The affected employees brought the matter to the administrative court, seeking an annulment of the decision to dismiss all the employees on the basis that the Health, Safety and Working Conditions Committee (CHSCT) had not been consulted. In their opinion, this procedural irregularity meant that the PSE could not be approved.
The administrative court unanimously rejected this claim. If, in the absence of a takeover offer, an entire workforce is to be dismissed, and, in the meantime prior to the termination of their employment, the health, safety and working conditions of employees are not affected, the CHSCT does not have to be consulted.
Involuntary homicide on a construction site: the victim’s fault must be the only cause of the accident for the employer to exonerate itself from responsibility (Cass. crim., 7 May 2019, No. 18-80.418)
An employee performing works at height fell to his death on a construction site. The subsequent investigation uncovered a number of issues. It revealed that the ledge on which the victim had been standing did not have a guardrail, which had been moved by workers from another company involved in the works. It also established that the safety coordinator had not attended sufficient site meetings, and had not analyzed all the potential risks or carried out all the required safety visits. However, the investigation also showed that on the day of the accident, the works co-ordinator and project manager had ordered the victim to leave the site because of the danger. Nevertheless the victim, having assessed the situation himself, had returned to work. Investigations also showed that safety harnesses were available, but the victim did not use one.

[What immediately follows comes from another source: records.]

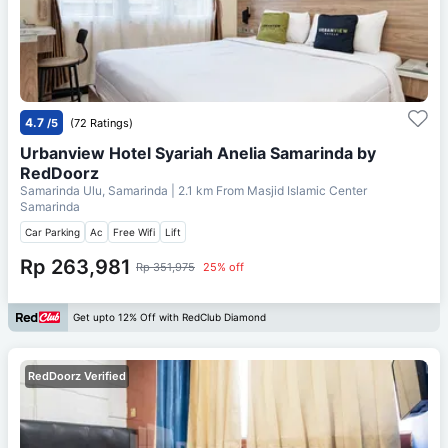
4.7
/5
(72 Ratings)
Urbanview Hotel Syariah Anelia Samarinda by
RedDoorz
Samarinda Ulu, Samarinda
| 2.1 km From
Masjid Islamic Center
Samarinda
Car Parking
Ac
Free Wifi
Lift
Rp 263,981
Rp 351,975
25% off
Get upto 12% Off with RedClub Diamond
RedDoorz Verified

The security coordinator and the company’s manager were charged with involuntary homicide in the workplace. They were accused of breaching their health and safety obligations. The investigating judge nevertheless issued an order dismissing the case. The plaintiffs appealed against this decision. The investigating chamber confirmed the decision of the first judge, because the victim had not complied with the instructions given to him, and had not used the safety equipment at his disposal. The plaintiffs then appealed to the French Supreme Court.
The French Supreme Court overturned the judgment of the investigating chamber. The Court found that the fact that the chief executive of the company was not present at the time of the accident did not exempt him from criminal liability. Above all, the Court found that the employer can only exonerate itself from criminal liability if the victim is solely and exclusively responsible for the accident.
Termination agreement for an employee declared unfit for her position following an accident at work is valid (Cass. soc., 9 May 2019, No. 17-28.767)
An employee was the victim of a workplace accident. She was declared unfit for her position after two examinations by the occupational doctor. A few days after receiving notice that she was not fit to return to her position, the employer and the employee signed a termination agreement, which was approved by the administrative authority.
The employee then attempted to question the termination agreement, arguing that it could not validly be concluded by an employee declared unfit for her position following a work accident.
The French Supreme Court disagreed with her, and confirmed that such a termination agreement is lawful, except in cases of fraud or where the employee’s consent is invalid.